**TASK INPUT**
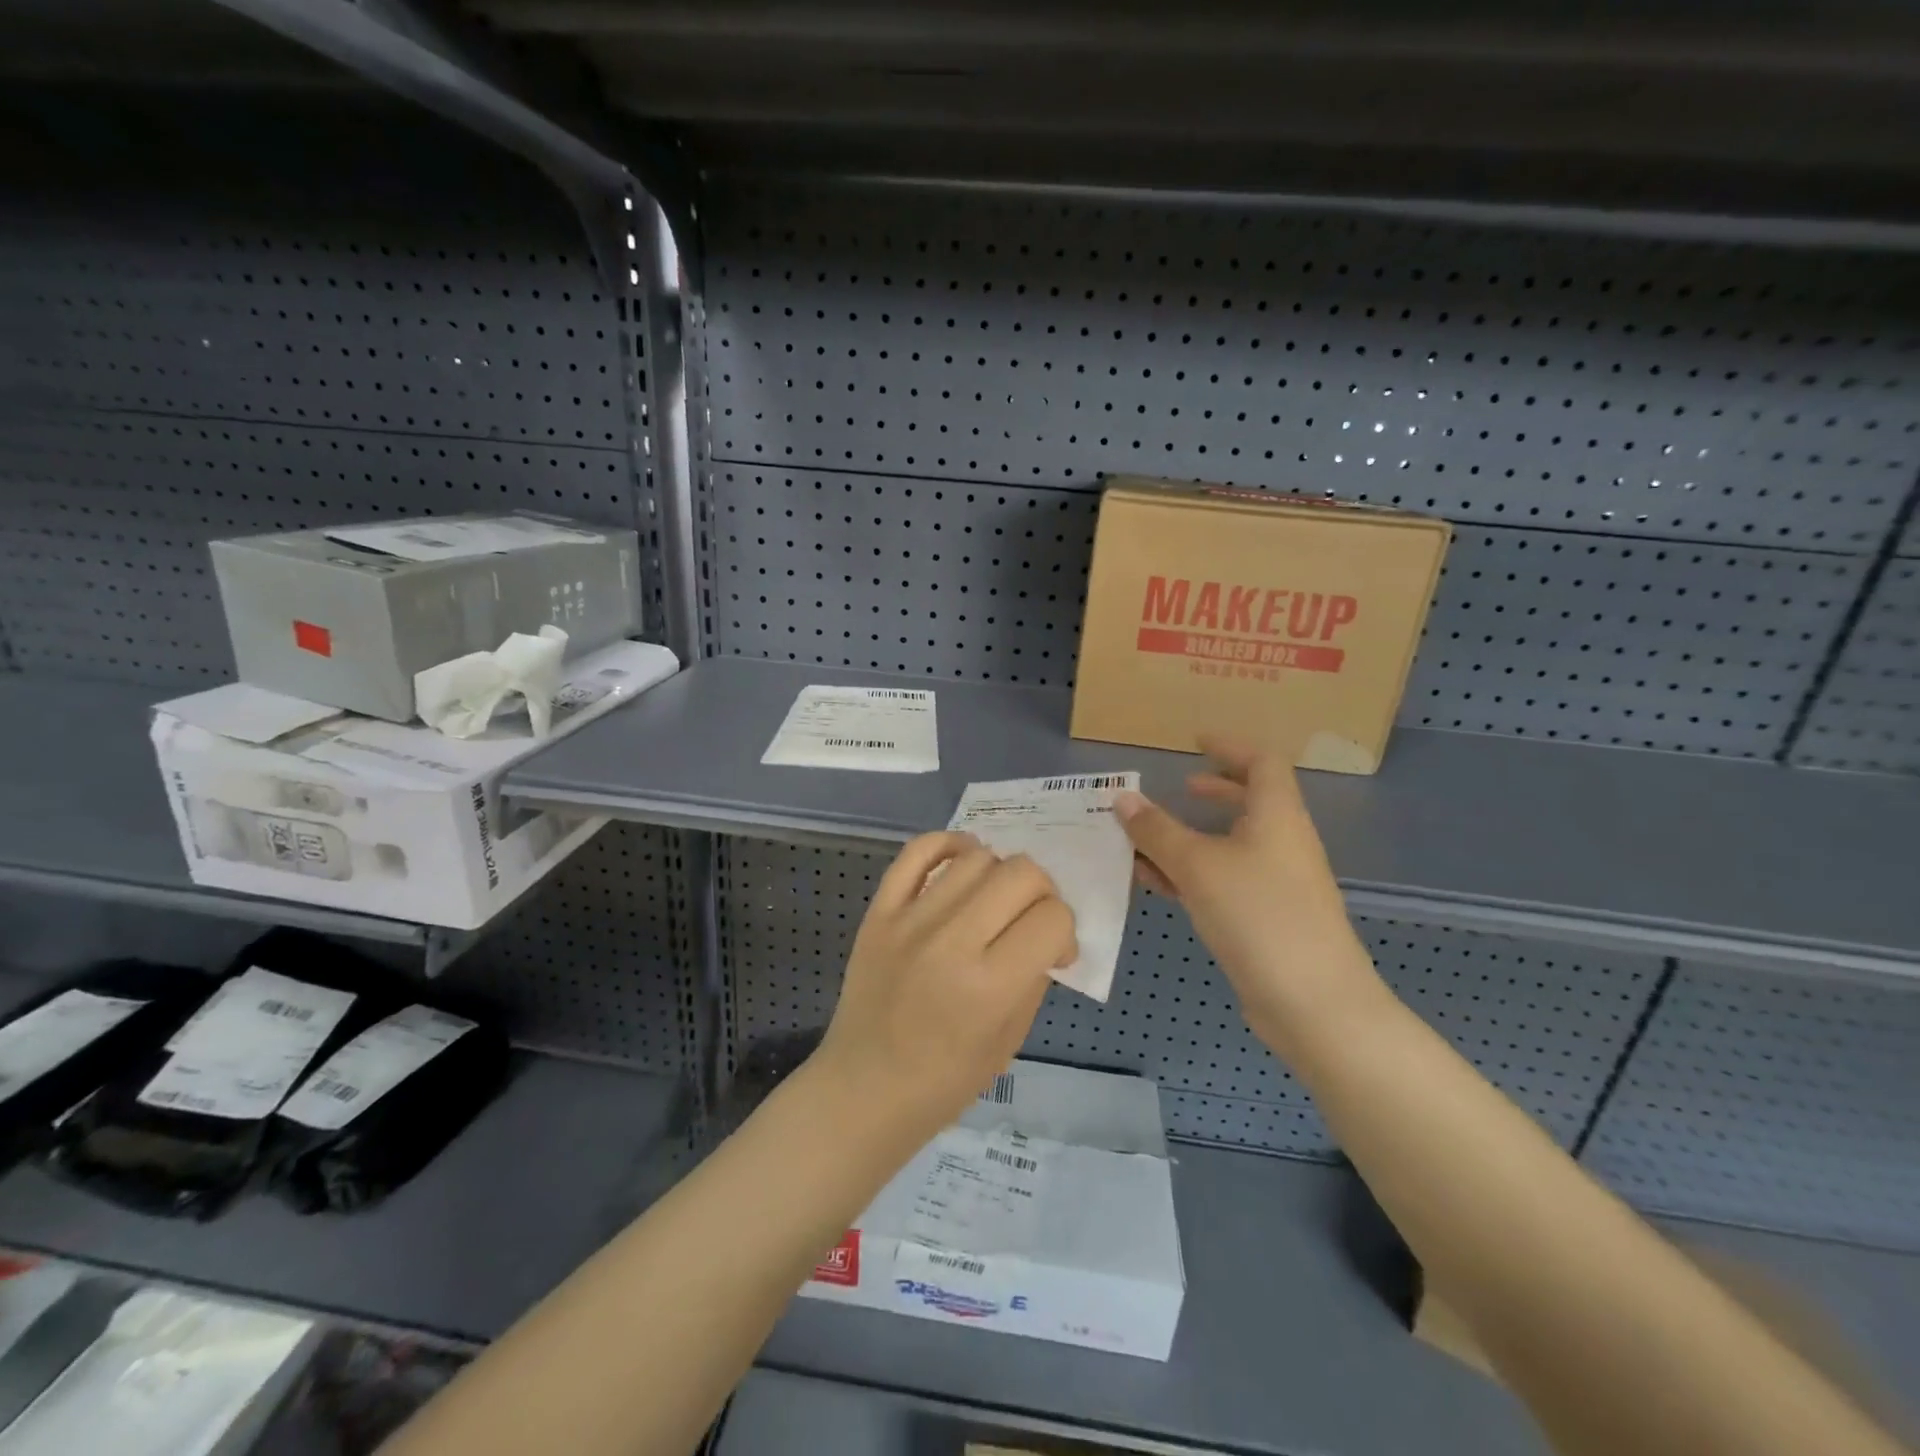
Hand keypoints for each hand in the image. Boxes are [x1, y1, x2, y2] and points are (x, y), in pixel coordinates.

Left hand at [813, 832, 1076, 1143]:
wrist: (864, 1088)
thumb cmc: (944, 1080)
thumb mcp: (1009, 1040)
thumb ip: (1033, 977)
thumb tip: (1044, 932)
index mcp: (990, 986)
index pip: (1053, 918)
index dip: (1065, 930)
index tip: (1055, 951)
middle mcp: (952, 941)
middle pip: (1022, 873)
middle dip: (1043, 892)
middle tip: (1031, 920)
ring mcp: (910, 920)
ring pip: (977, 856)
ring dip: (1000, 872)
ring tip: (994, 899)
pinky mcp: (880, 910)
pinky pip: (918, 850)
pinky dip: (948, 843)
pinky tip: (963, 860)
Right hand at [1114, 738, 1383, 1050]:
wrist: (1312, 1002)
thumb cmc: (1258, 914)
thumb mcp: (1197, 865)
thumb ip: (1156, 830)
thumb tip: (1123, 797)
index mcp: (1277, 816)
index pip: (1262, 762)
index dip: (1230, 746)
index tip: (1196, 742)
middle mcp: (1283, 843)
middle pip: (1251, 802)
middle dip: (1213, 792)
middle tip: (1178, 788)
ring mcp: (1278, 883)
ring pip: (1231, 846)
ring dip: (1192, 838)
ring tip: (1148, 841)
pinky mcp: (1267, 919)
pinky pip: (1225, 881)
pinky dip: (1193, 874)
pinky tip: (1157, 884)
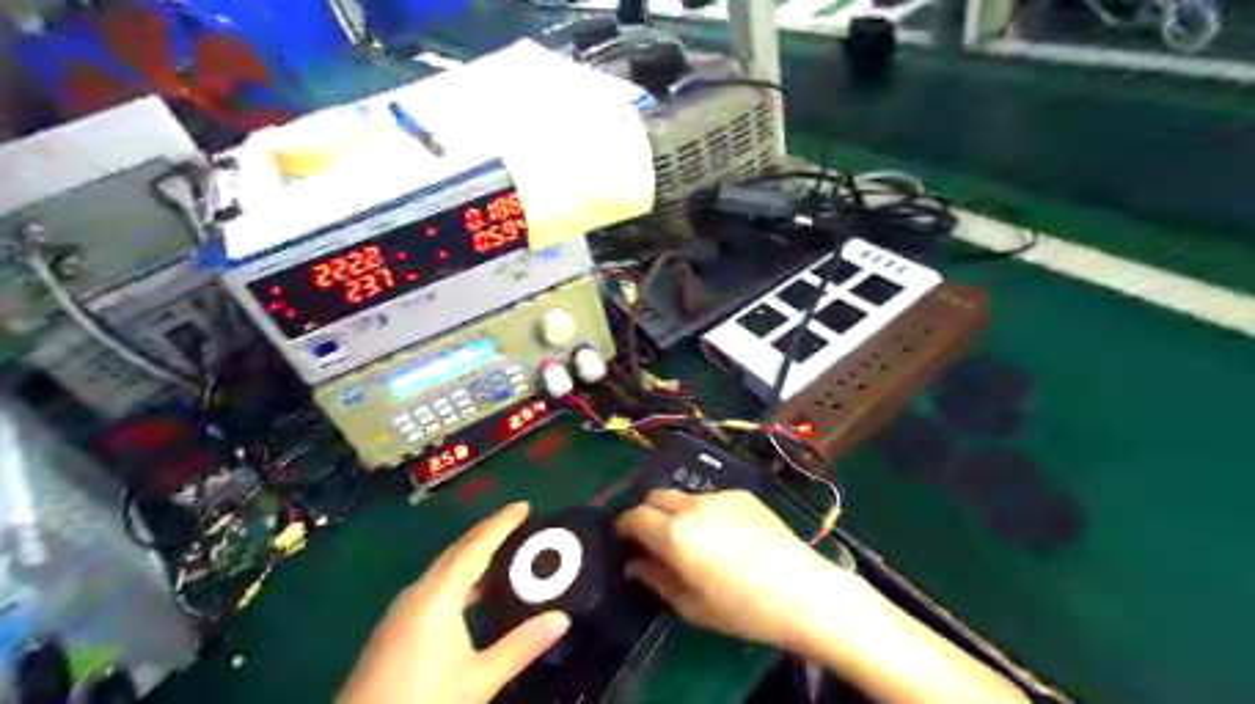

**WHAT THE EXERCISE ASKS**
Among the entries above, locate the lines containing "ring mcp: (910, 920)" and "thumb ip: (1156, 830)", and transcribe exactly those two lines and all lines between.

**WRITTEN RESPONSE**
ring mcp: (910, 920)
ring pip: (977, 856)
ring dip: (1000, 872)
ring tip: (994, 899)
pinky mcp: (880, 910)
pinky pip: (918, 850)
pinky dip: (948, 843)
pinky tip: (963, 860)
Right hand at [1114, 738, 1383, 1050]:
wrist: (1312, 1002)
thumb cmc: (1258, 914)
thumb mcp: (1197, 865)
thumb ip: (1156, 830)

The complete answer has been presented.